### What the exercise asks:
Begin at the first line of the records and stop after the line that contains "いてみたい場合どうしたらいいです", quoting every line in between word for word. Leave the pictures out of your answer.

### The data:
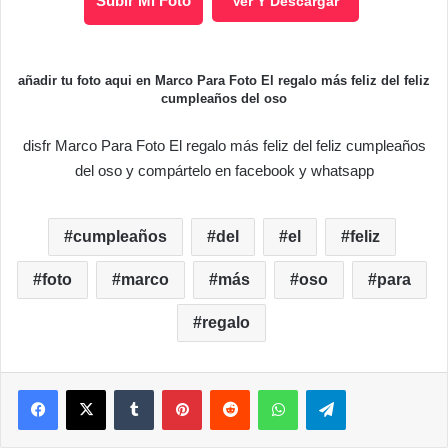
Subir Mi Foto
Ver Y Descargar
añadir tu foto aqui en Marco Para Foto El regalo más feliz del feliz
cumpleaños del oso
disfr Marco Para Foto El regalo más feliz del feliz cumpleaños
del oso y compártelo en facebook y whatsapp
cumpleaños
del
el
feliz
foto
marco
más
oso
para
regalo
Facebook
X
Tumblr
Pinterest
Reddit
WhatsApp
Telegram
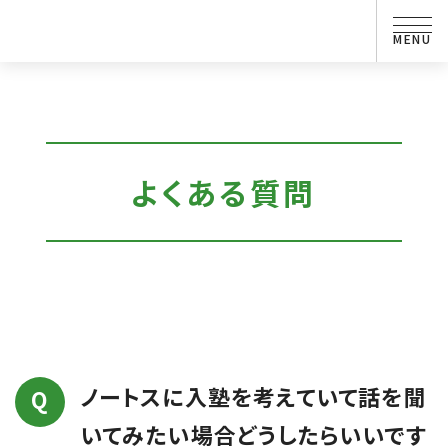
よくある質問
ノートスに入塾を考えていて話を聞
いてみたい場合どうしたらいいです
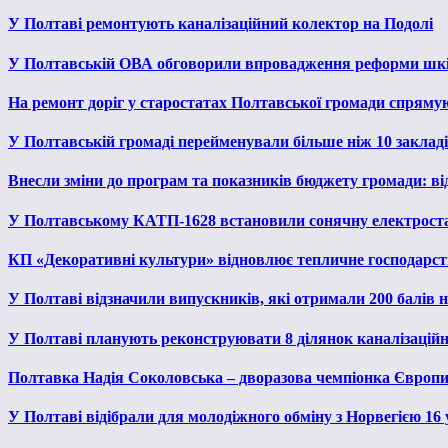
У Полтаві ремонтують каналізаційний колектор на Подолі
У Полтавській ОВА обговорили впровадження реформи шкі
На ремонт доріг у старостатах Полтавської громади спряму
У Полтавській громаді перейменували більше ніж 10 закладів
Внесли зміни до програм та показників бюджету громади: від
У Полтавському КАТП-1628 встановили сонячну електрост
КП «Декоративні культури» відновлює тепличне господарств
У Полтаві відзначили випускників, які отримали 200 балів
У Полтаві планують реконструювати 8 ділянок каналізаційн
Полтавка Надія Соколовська – дворазова чемпіонка Європи
У Полтаві відібрали для молодіжного обміну з Норвегією 16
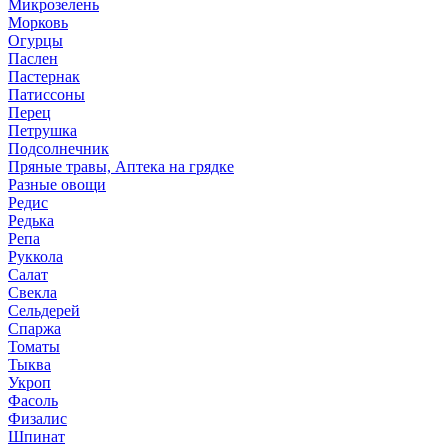
Микрозелень
Морковь
Огурцы
Паслен
Пастернак
Патиссоны
Перец
Петрушка
Подсолнечник
Пряные травы, Аптека на грядке
Разные овощи
Редис
Редька
Репа
Руккола
Салат
Свекла
Сельдерей
Спаржа
Томаты
Тыква
Укроп
Фасоль
Физалис
Шпинат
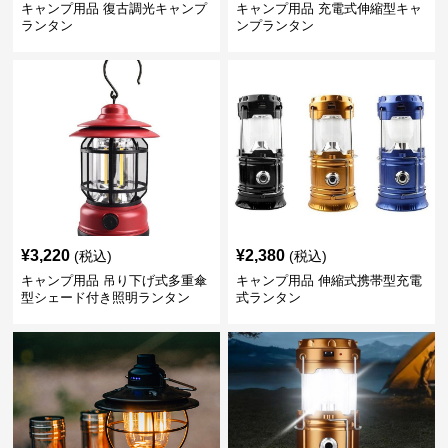
キャンプ用品 復古調光キャンプ
キャンプ用品 充電式伸縮型キャ
ランタン
ンプランタン
¥
3,220
¥
2,380
(税込)
(税込)
キャンプ用品 吊り下げ式多重傘
キャンプ用品 伸縮式携帯型充電
型シェード付き照明ランタン
式ランタン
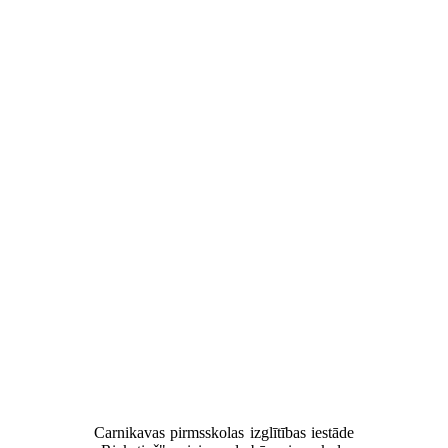
Carnikavas pirmsskolas izglītības iestāde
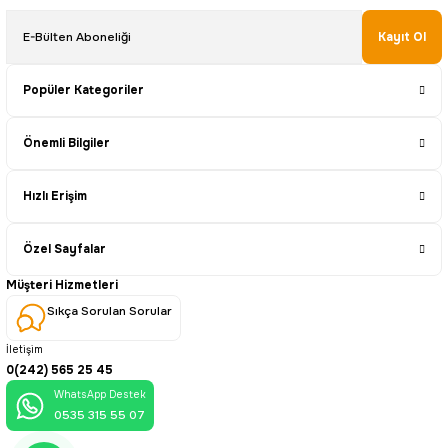
Kayıt Ol
Popüler Kategoriler
Önemli Bilgiler
Hızlı Erişim
Özel Sayfalar
Müşteri Hizmetleri
Sıkça Sorulan Sorular
İletişim
0(242) 565 25 45
WhatsApp Destek
0535 315 55 07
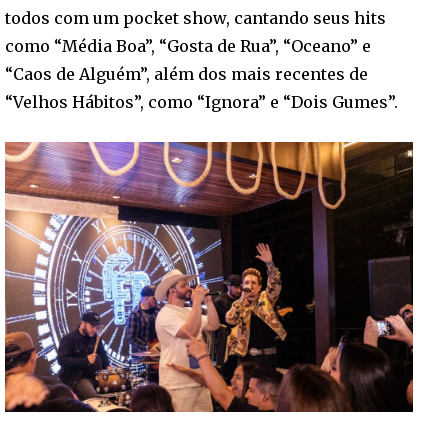
todos com um pocket show, cantando seus hits
como “Média Boa”, “Gosta de Rua”, “Oceano” e
“Caos de Alguém”, além dos mais recentes de
“Velhos Hábitos”, como “Ignora” e “Dois Gumes”.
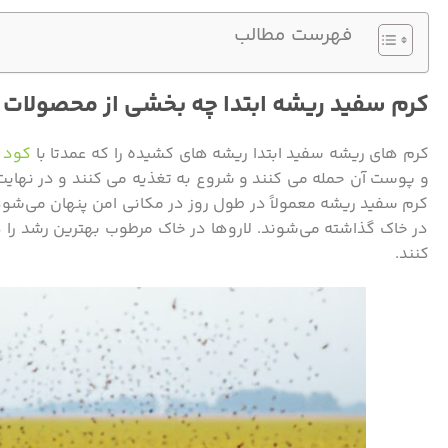
فهرست مطالب
کرم سفید ریشه ابتدا چه بخشی از محصولات 
کرم های ریشه سفید ابتدا ریشه های کشیده را که عمدتا با
کود ۱۰ ایکس شوک
و پوست آن حمله می کنند و شروع به تغذیه می کنند و در نها
کرم سفید ریشه معمولاً در طول روز در مکانی امن پنهان می‌شود 
در خاک گذاشته می‌شوند. لاروها در خاک مرطوب بهترین رشد را
کنند.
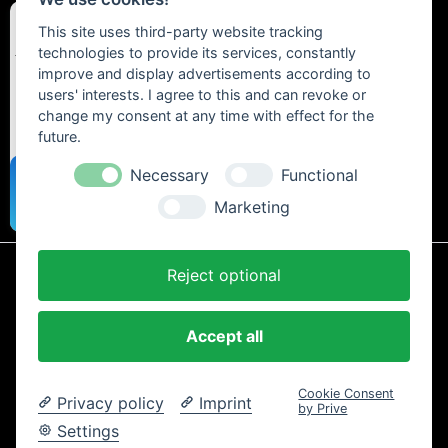
This site uses third-party website tracking
technologies to provide its services, constantly
improve and display advertisements according to
users' interests. I agree to this and can revoke or
change my consent at any time with effect for the
future.
Necessary
Functional
Marketing
Reject optional
* Alle Preise inkl. gesetzl. Mehrwertsteuer zzgl.
Versandkosten
und ggf.
Nachnahmegebühren, wenn nicht anders beschrieben.
Accept all
AGB und Kundeninformationen
Cookie-Einstellungen
Datenschutzerklärung
Impressum
Kontakt
Newsletter
Cookie Consent
Widerrufsrecht
Zahlung und Versand
Privacy policy
Imprint
by Prive
Copyright © 2024 Trailtoys Shop | offizieller Bikeshop mit der
Settings
größten Auswahl der Marken Dartmoor, Transition Bikes, Mozartt,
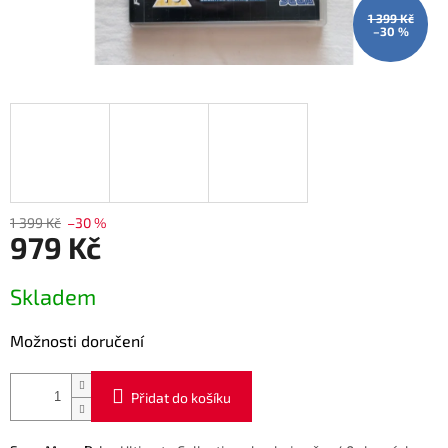
1 399 Kč
–30 %
1 399 Kč
–30 %
979 Kč
Měrná
Skladem
cena:
Možnosti doručení
Přidat do košíku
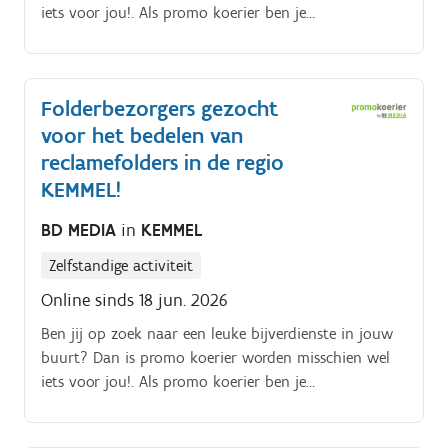
iets voor jou!. Als promo koerier ben je
verantwoordelijk voor het rondbrengen van het
wekelijkse folderpakket in de door jou gekozen buurt
Je kiest daarbij zelf hoe je dat doet (met de fiets, te
Folderbezorgers gezocht
voet, bromfiets, … ) De folderpakketten moeten
voor het bedelen van
tussen zondagochtend en dinsdagavond in de
brievenbussen belanden Je kiest binnen die
reclamefolders in de regio
tijdspanne zelf wanneer je de pakketten rondbrengt
KEMMEL!
Op die manier kan je het inplannen volgens jouw
BD MEDIA
in
KEMMEL
eigen beschikbaarheid De opdracht is in zelfstandig
bijberoep/hoofdberoep: Wat je hiervoor moet doen
Zelfstandige activiteit
wordt tijdens een gesprek in het dichtstbijzijnde
Online sinds 18 jun. 2026
kantoor of via een videocall gegeven.
Ben jij op zoek naar een leuke bijverdienste in jouw
buurt? Dan is promo koerier worden misschien wel
iets voor jou!. Als promo koerier ben je
verantwoordelijk voor het rondbrengen van het
wekelijkse folderpakket in de door jou gekozen buurt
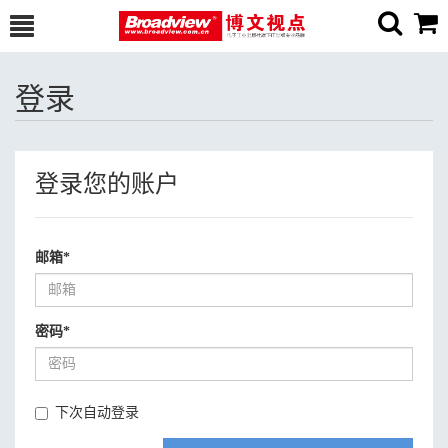
登录
登录您的账户
邮箱
*
密码
*
下次自动登录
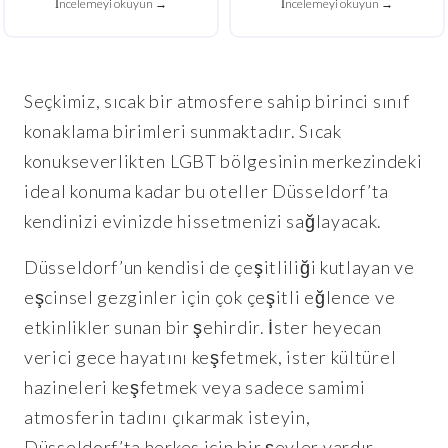
İncelemeyi okuyun →
İncelemeyi okuyun →
Seçkimiz, sıcak bir atmosfere sahip birinci sınıf
konaklama birimleri sunmaktadır. Sıcak
konukseverlikten LGBT bölgesinin merkezindeki
ideal konuma kadar bu oteller Düsseldorf’ta
kendinizi evinizde hissetmenizi sağlayacak.
Düsseldorf’un kendisi de çeşitliliği kutlayan ve
eşcinsel gezginler için çok çeşitli eğlence ve
etkinlikler sunan bir şehirdir. İster heyecan
verici gece hayatını keşfetmek, ister kültürel
hazineleri keşfetmek veya sadece samimi
atmosferin tadını çıkarmak isteyin,
Düsseldorf’ta herkes için bir şeyler vardır.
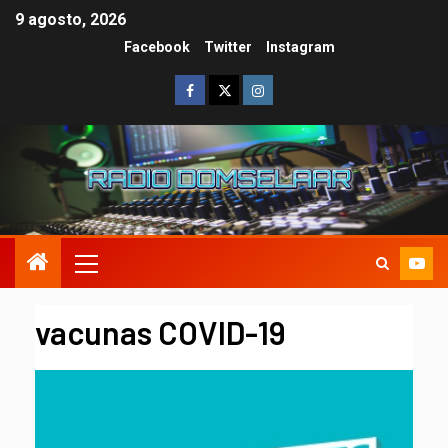
9 agosto, 2026
Facebook
Twitter
Instagram
vacunas COVID-19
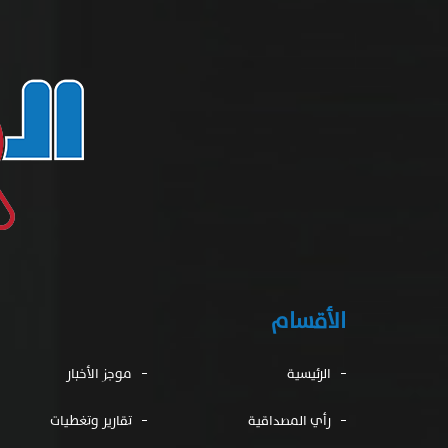
الأقسام
الرئيسية
موجز الأخبار
رأي المصداقية
تقارير وتغطيات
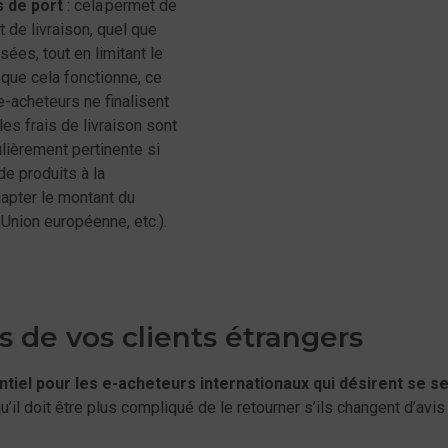
s de port
: cela permet de
 de livraison, quel que
ées, tout en limitant le
que cela fonctionne, ce
e-acheteurs ne finalisent
les frais de livraison sont
ulièrement pertinente si
e produits à la
dapter le montant du
 Union européenne, etc.).
s de vos clients étrangers
tiel pour les e-acheteurs internationaux qui désirent se se
u’il doit être plus compliqué de le retourner s’ils changent d’avis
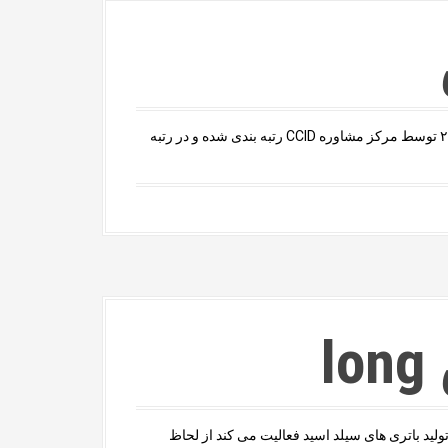
شرکت های بزرگ تولید کننده منبع تغذیه در کشور چین از سال ۲۰۰۰ توسط مرکز مشاوره CCID رتبه بندی شده و در رتبه
l
ه در تولید باتری های سیلد اسید فعالیت می کند از لحاظ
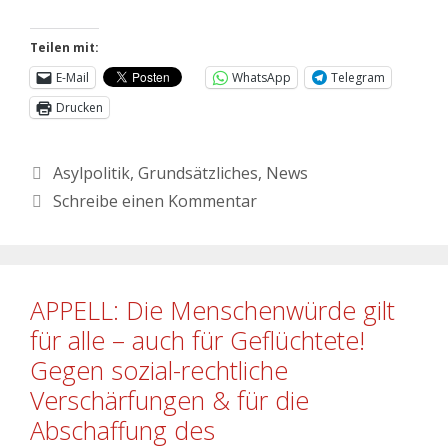
Teilen mit:
E-Mail
WhatsApp
Telegram
Drucken
Asylpolitik
,
Grundsätzliches
,
News
Schreibe einen Kommentar
APPELL: Die Menschenwürde gilt
für alle – auch für Geflüchtete!
Gegen sozial-rechtliche
Verschärfungen & für die
Abschaffung des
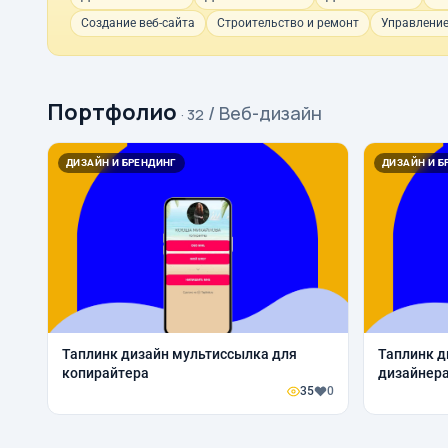
Создание веб-сайта
Строительство и ремонт
Управление
Портфолио
/ Веб-дизайн
· 32
ДИЗАЙН И БРЕНДИНГ
ДИЗАЙН И Б
Таплинк дизайн мультиссылка для
Таплинк д
копирайтера
дизайнер
35
0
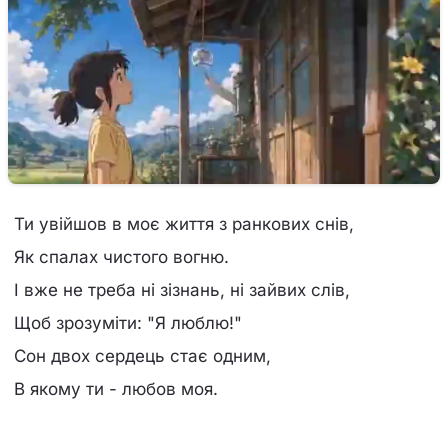
Ти увійшов в моє життя з ранкових снів,
Як спалах чистого вогню.
І вже не треба ні зізнань, ні зайвих слів,
Щоб зрозуміти: "Я люблю!"
Сон двох сердець стає одним,
В якому ти - любов моя.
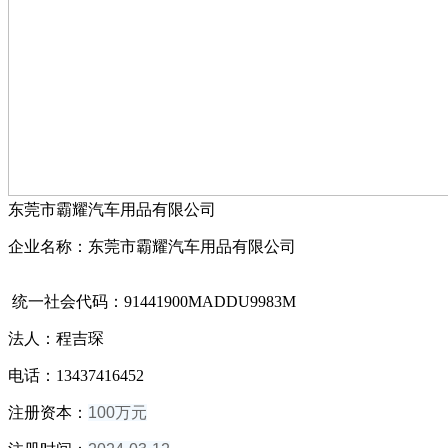
东莞市霸耀汽车用品有限公司
企业名称：东莞市霸耀汽车用品有限公司
统一社会代码：91441900MADDU9983M
法人：程吉琛
电话：13437416452
注册资本：
100万元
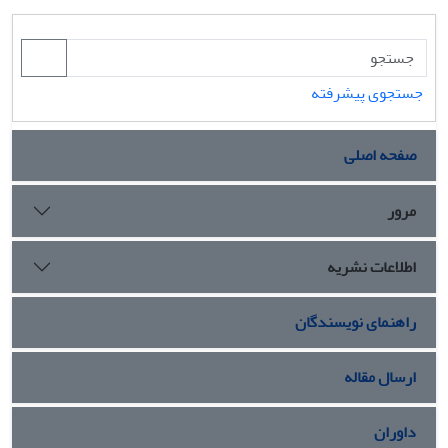
جستجوی پیشرفته
صفحه اصلی
مرور
اطلاعات نشریه
راهنمای نویسندگان
ارسال مقاله
داوران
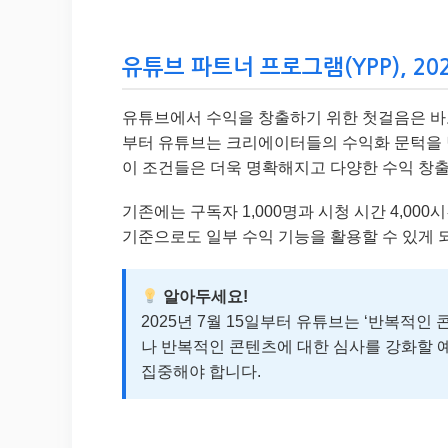
유튜브 파트너 프로그램(YPP), 2
유튜브에서 수익을 창출하기 위한 첫걸음은 
부터 유튜브는 크리에이터들의 수익화 문턱을 낮추
이 조건들은 더욱 명확해지고 다양한 수익 창출
기존에는 구독자 1,000명과 시청 시간 4,000
기준으로도 일부 수익 기능을 활용할 수 있게 
알아두세요!
2025년 7월 15일부터 유튜브는 ‘반복적인
나 반복적인 콘텐츠에 대한 심사를 강화할 
집중해야 합니다.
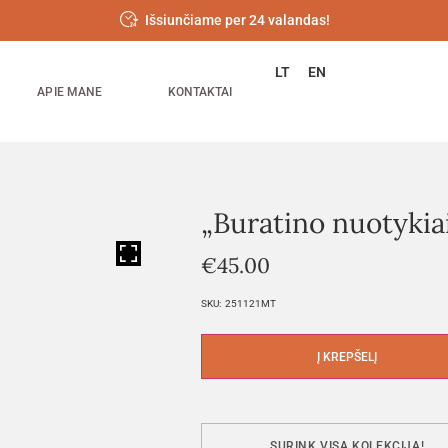
Išsiunčiame per 24 valandas!
LT
EN
APIE MANE
KONTAKTAI
„Buratino nuotykia
HOVER
€
45.00
SKU:
251121MT
Į KREPŠELĮ
SURINK VISĄ KOLEKCIJĄ!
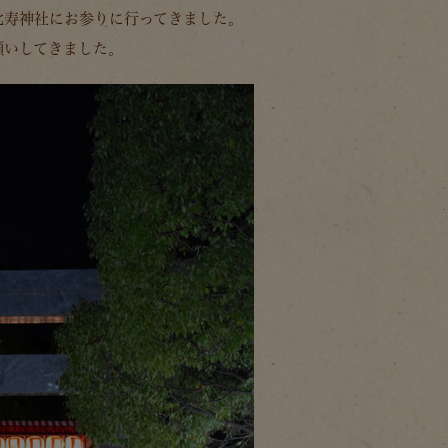
比寿神社にお参りに行ってきました。
願いしてきました。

### Result for this exercise:
Subir Mi Foto
Ver Y Descargar
añadir tu foto aqui en Marco Para Foto El regalo más feliz del feliz
cumpleaños del oso
disfr Marco Para Foto El regalo más feliz del feliz cumpleaños
del oso y compártelo en facebook y whatsapp
cumpleaños
del
el
feliz
foto
marco
más
oso
para
regalo
Facebook
X
Tumblr
Pinterest
Reddit
WhatsApp
Telegram
よくある質問
ノートスに入塾を考えていて話を聞
いてみたい場合どうしたらいいです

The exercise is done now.